US soldiers driving bulldozers, with jazz blaring from loudspeakers, have uprooted ancient groves of date palms as well as orange and lemon trees in central Iraq as part of a new policy of collective punishment of farmers who do not give information about guerrillas attacking US troops.

The stumps of palm trees, some 70 years old, protrude from the brown earth scoured by the bulldozers beside the road at Dhuluaya, a small town 50 miles north of Baghdad. Local women were yesterday busily bundling together the branches of the uprooted orange and lemon trees and carrying then back to their homes for firewood.

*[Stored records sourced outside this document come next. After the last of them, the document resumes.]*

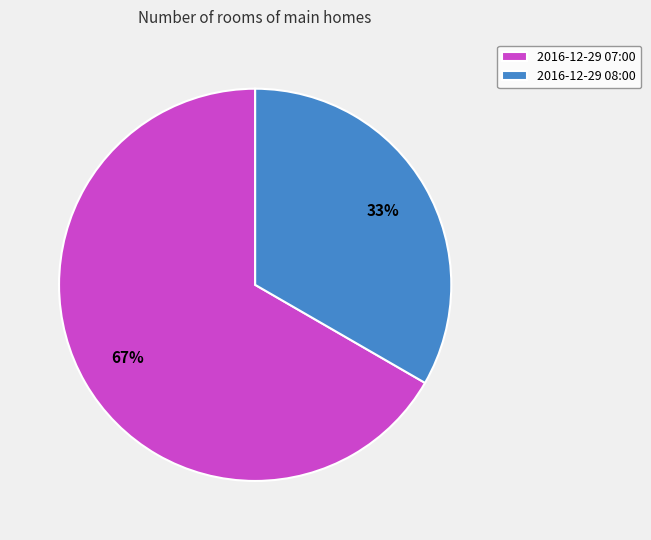

To the nearest percent, what percentage of the pie is 2016-12-29 08:00?

33%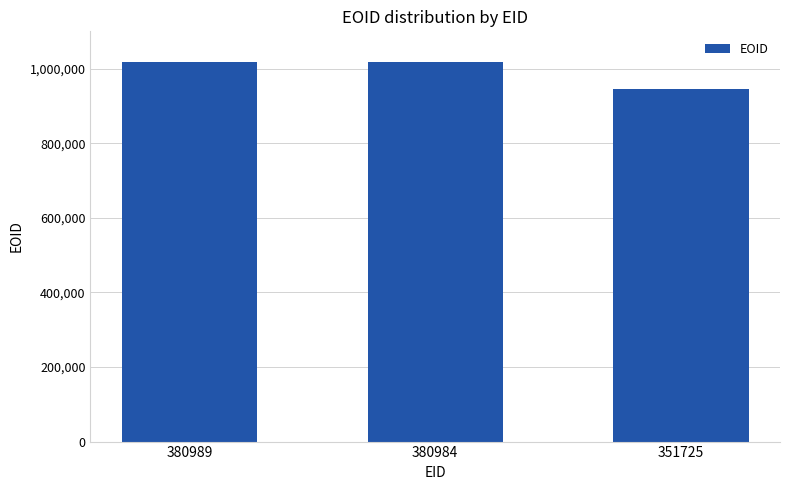

Does the chart contain any negative values?

No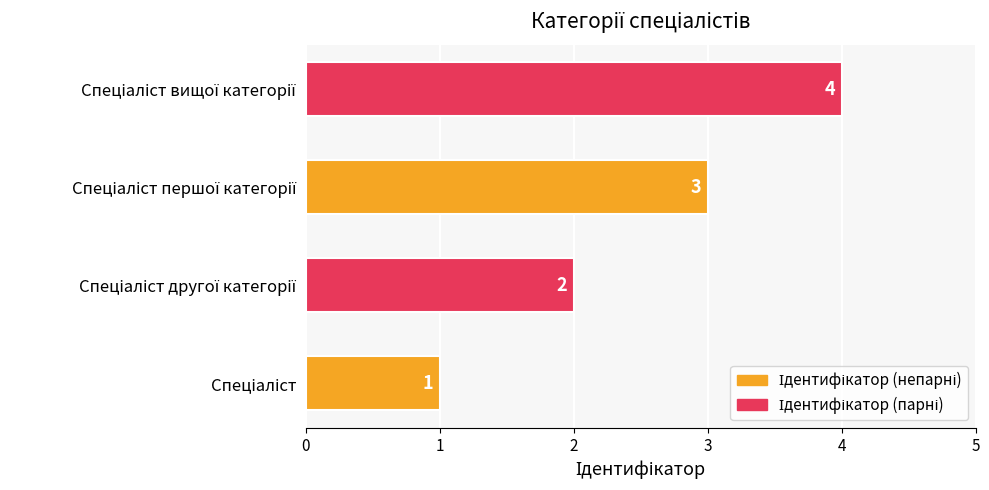

Count the values in the range 2 to 4.

3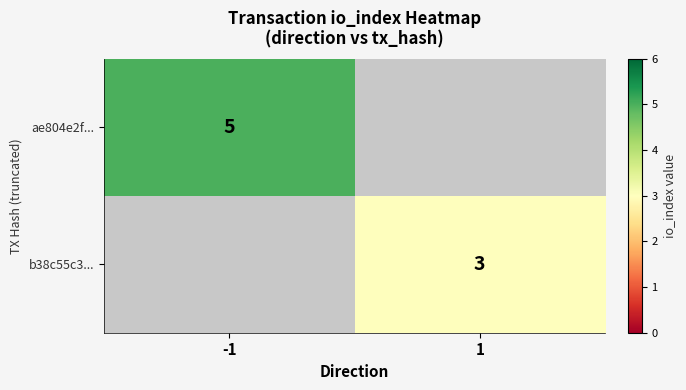

The value of ae804e2f... at -1 is 5. True or false?

True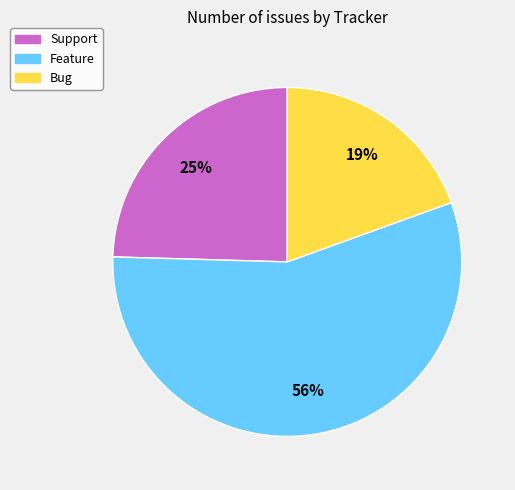

Between Bug and Support, which is larger?

Support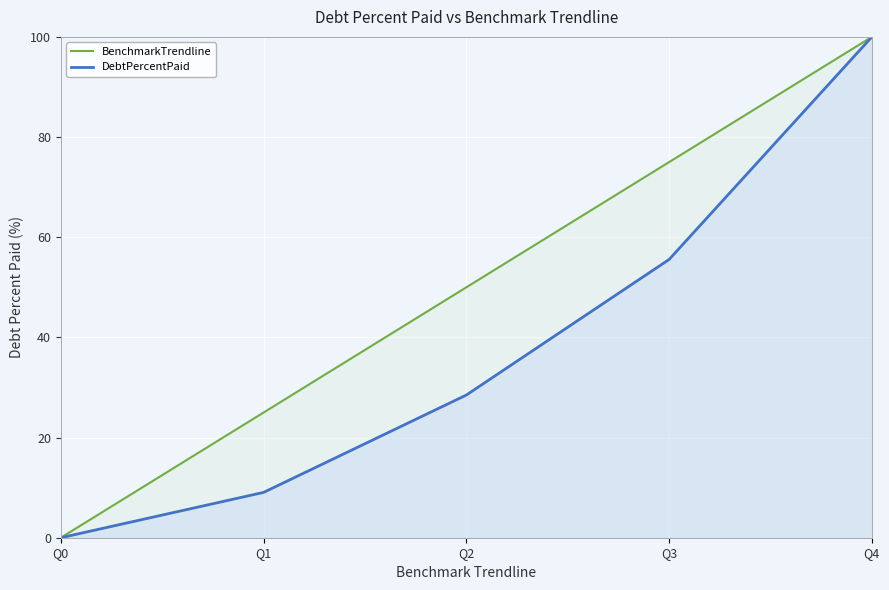

Which series has the largest range (max minus min)?

BenchmarkTrendline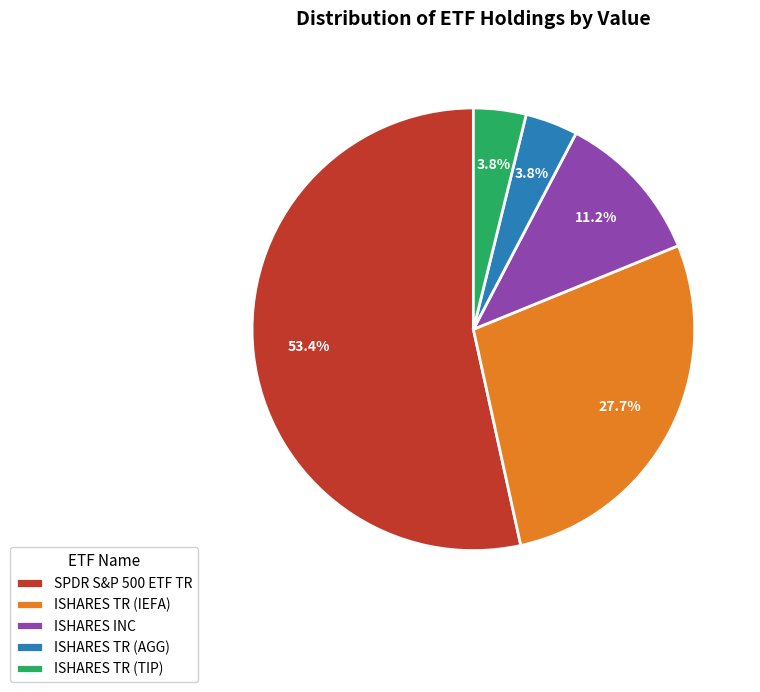

The ISHARES TR (TIP) slice represents 4% of the pie. True or false?

True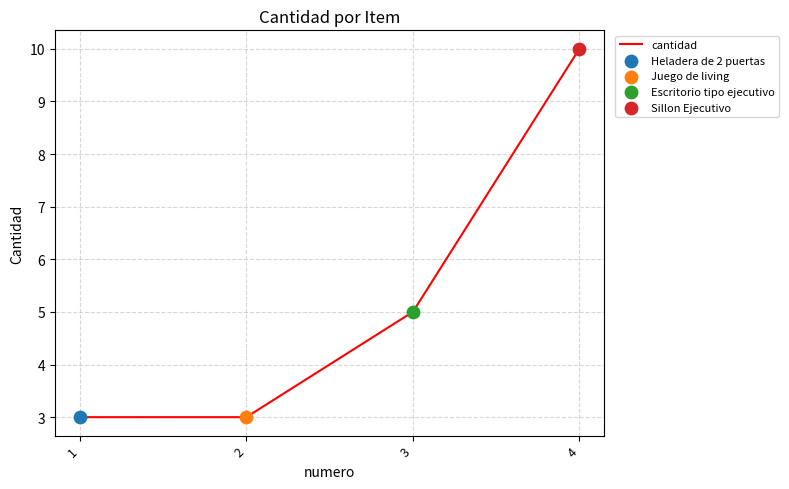

Between 2 and 3, which is larger?

3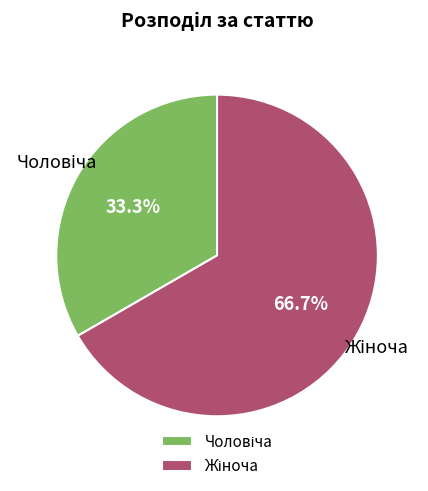

Is there a majority slice in this chart?

Yes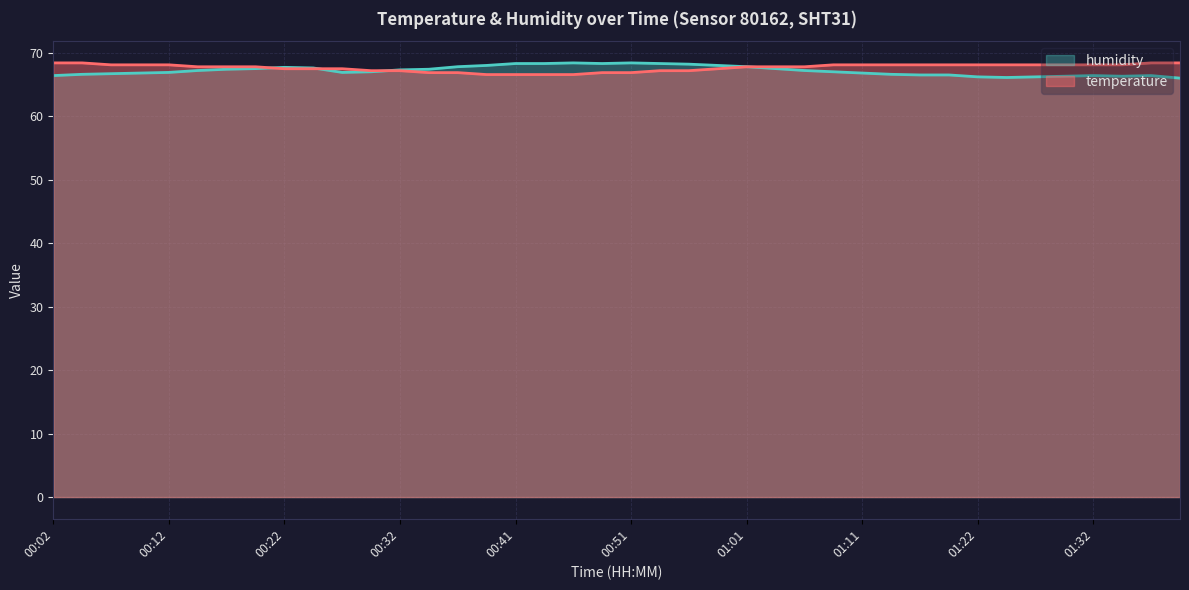

Which series has the largest total across all categories?

temperature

Nusayef Jassim, one of 32 farmers who saw their fruit trees destroyed, said: “They told us that the resistance fighters hide in our farms, but this is not true. They didn’t capture anything. They didn’t find any weapons.”

Other farmers said that US troops had told them, over a loudspeaker in Arabic, that the fruit groves were being bulldozed to punish the farmers for not informing on the resistance which is very active in this Sunni Muslim district.

“They made a sort of joke against us by playing jazz music while they were cutting down the trees,” said one man. Ambushes of US troops have taken place around Dhuluaya. But Sheikh Hussein Ali Saleh al-Jabouri, a member of a delegation that went to the nearby US base to ask for compensation for the loss of the fruit trees, said American officers described what had happened as “a punishment of local people because ‘you know who is in the resistance and do not tell us’.” What the Israelis had done by way of collective punishment of Palestinians was now happening in Iraq, Sheikh Hussein added.

Asked how much his lost orchard was worth, Nusayef Jassim said in a distraught voice: “It is as if someone cut off my hands and you asked me how much my hands were worth.”

Go Team America! We’re liberating the shit out of them!